# Excerto do documento:
::::

Ou seja, quero eu dizer cá no meu estilo arrevesado que aprender e divulgar como se deve corretamente escrever é tão maçónico, tão útil, tão indispensável, para a prossecução do objetivo de aperfeiçoamento buscado pelo maçon como perorar, especular, sobre o mais profundo tema esotérico. Por isso decidi assumir o risco de vos enfastiar com a publicação de 21 Bases mediocremente comentadas e mais uma resenha das principais alterações resultantes do Acordo Ortográfico.

O que não quer dizer que não seja com algum alívio que ponha ponto final no assunto...

Rui Bandeira

25 novembro 2008

"Novas do interior da terra"

Saindo do meu buraco, onde de facto ando escondido não por medo do que quer que seja mas por necessidade de isolamento para prosseguir com o meu novo projecto profissional, venho aqui falar de duas ou tres coisas que vos deixarão de agua na boca.

Pois eu sou assim !!

Em 12 de agosto ( com letra minuscula depois de ler os artigos do acordo ortográfico) deste ano anunciei a versão beta do http://www.rlmad.net/ hoje venho cá dar novas dele, mas sobretudo do que nele existe e que só está ao alcance de um punhado de pessoas.

Desde agosto até hoje o site foi sendo desenvolvido pelo A.Jorge de forma fantástica. A Loja como entidade responsável tratou de aprovar uma politica editorial para o mesmo, criando para tal um regulamento de utilização do site e nele definindo a politica de acessos.

Como não sou muito mau, quero chamar a vossa atenção para um documento notável publicado recentemente no http://www.rlmad.net pelo Irmão Alexis Botkine ( e escrevo o seu nome completo porque ele deu autorização para tal afirmando " estou orgulhoso de ser Maçon"). Este documento lido em Loja em 1999 ( fará 10 anos em janeiro) é uma resenha do que foi o trabalho da Maçonaria Internacional para trazer a Regularidade para Portugal e o empenho do Alexis neste movimento.

Digo eu - é com orgulho que afirmo que sou da mesma loja do Alexis. Aprendi com ele, nao por ensinamento directo mas por ouvir ( e manter-me em silencio mesmo depois de ser Mestre, mesmo depois de ter sido Veneravel, mesmo depois de ter sido inumeras vezes Grande Oficial) o mester de Organista.

::::

# Tarefa:
Prossiga o texto sobre Maçonaria apresentado acima, retomando-o logo após a última frase.

::::

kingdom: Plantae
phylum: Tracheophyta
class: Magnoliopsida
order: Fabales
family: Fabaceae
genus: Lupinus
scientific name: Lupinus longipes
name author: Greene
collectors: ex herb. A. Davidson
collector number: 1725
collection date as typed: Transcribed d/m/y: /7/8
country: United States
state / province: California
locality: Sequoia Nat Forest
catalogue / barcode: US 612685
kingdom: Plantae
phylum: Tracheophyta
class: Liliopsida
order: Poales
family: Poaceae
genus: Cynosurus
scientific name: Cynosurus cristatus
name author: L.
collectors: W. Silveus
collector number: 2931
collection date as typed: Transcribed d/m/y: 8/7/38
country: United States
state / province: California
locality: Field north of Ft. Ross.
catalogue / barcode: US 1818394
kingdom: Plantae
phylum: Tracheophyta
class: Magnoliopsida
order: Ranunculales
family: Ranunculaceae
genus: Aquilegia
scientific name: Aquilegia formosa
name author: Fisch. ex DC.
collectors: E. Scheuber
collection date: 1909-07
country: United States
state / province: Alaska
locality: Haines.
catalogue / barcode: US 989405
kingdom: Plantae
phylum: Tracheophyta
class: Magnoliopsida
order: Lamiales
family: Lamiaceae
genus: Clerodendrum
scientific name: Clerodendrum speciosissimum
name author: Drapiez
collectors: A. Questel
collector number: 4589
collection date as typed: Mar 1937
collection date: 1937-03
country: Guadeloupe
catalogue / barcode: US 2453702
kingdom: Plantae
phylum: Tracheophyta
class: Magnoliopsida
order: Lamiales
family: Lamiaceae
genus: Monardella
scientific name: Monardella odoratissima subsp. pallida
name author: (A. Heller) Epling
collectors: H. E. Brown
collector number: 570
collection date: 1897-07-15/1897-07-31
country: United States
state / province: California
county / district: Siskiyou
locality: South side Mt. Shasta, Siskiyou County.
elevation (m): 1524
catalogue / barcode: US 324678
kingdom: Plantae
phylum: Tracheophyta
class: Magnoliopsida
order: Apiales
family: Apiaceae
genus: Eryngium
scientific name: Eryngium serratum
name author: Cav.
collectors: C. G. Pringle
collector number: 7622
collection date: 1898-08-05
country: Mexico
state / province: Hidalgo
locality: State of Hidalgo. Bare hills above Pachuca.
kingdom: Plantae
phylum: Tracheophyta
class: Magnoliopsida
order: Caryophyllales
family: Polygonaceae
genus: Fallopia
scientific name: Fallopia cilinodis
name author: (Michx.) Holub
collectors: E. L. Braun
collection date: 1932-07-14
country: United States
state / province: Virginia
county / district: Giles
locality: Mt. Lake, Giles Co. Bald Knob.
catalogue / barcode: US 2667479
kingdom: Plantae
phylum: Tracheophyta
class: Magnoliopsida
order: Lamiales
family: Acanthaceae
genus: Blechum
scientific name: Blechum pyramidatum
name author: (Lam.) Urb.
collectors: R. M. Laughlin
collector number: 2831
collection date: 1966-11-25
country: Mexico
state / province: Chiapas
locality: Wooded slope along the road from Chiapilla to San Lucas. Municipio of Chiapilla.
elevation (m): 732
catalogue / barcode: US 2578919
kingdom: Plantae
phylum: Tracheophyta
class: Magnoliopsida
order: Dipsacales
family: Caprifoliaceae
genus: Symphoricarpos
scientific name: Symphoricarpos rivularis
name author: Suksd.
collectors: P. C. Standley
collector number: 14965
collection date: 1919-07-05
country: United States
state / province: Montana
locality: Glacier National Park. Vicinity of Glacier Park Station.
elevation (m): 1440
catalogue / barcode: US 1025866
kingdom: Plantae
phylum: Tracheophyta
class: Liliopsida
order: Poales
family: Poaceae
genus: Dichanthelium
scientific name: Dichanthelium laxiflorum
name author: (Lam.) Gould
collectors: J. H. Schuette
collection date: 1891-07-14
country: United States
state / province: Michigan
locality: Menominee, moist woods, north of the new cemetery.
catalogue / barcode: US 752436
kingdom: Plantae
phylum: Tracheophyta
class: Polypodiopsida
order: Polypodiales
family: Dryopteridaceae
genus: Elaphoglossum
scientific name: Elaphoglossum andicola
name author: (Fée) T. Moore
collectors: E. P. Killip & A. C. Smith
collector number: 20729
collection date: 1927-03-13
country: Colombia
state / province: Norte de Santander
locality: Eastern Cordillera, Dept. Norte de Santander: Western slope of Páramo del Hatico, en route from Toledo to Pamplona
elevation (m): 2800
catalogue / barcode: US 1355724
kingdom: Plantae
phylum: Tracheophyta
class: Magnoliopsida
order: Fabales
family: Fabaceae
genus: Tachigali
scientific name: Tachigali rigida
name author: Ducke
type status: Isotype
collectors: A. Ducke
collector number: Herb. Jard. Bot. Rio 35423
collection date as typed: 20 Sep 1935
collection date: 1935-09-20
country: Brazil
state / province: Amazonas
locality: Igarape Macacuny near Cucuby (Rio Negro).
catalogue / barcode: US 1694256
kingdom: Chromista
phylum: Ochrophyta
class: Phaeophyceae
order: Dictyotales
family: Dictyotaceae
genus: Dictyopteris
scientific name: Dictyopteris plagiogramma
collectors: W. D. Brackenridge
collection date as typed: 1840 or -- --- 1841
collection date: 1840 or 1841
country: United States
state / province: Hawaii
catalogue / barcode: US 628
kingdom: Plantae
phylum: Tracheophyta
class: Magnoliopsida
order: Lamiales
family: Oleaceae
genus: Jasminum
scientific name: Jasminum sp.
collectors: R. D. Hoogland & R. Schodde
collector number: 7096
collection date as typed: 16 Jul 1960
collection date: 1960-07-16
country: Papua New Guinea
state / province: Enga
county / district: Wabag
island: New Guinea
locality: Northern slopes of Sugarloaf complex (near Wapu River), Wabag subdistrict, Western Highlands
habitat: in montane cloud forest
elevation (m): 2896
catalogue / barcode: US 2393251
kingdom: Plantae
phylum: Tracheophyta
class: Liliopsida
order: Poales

::::

# Resposta:
Ouvi-o durante mais de 10 anos, com atenção.

Por isso quando a Loja decidiu em Setembro deste ano prestar-lhe justa homenagem foi com grande alegria que suportei essa inciativa e que consistiu em torna-lo Antigo Veneravel Mestre de Honra da Loja Mestre Affonso Domingues. Cerimónia feita a dois tempos e à qual o MR Grão-Mestre Mario Martin Guia fez questão de se associar agraciando o Alexis com mais uma distinção honorifica concedida pela Grande Loja e sendo ele Grão Mestre a conduzir os trabalhos para dessa forma prestar ainda maior homenagem a quem de pleno direito a mereceu.

Passando à parte da inveja, a que vos vou causar.

Na zona restrita do site, estão a ser paulatinamente colocadas pranchas apresentadas em Loja ao longo destes 18 anos, sendo recuperadas dos nossos arquivos e disponibilizadas para leitura. Felizes nós os que temos acesso a preciosidades. Textos de qualidade inegável que voltam a ver a luz do dia e a terem o que merecem, serem lidos.

Tenho consciencia que o trabalho é duro e que ainda nao vai sequer a meio, mas o resultado é fantástico e permite (-me) ter o gozo de ler o que havia ouvido, ou mesmo ler pela primeira vez o que nao havia ouvido.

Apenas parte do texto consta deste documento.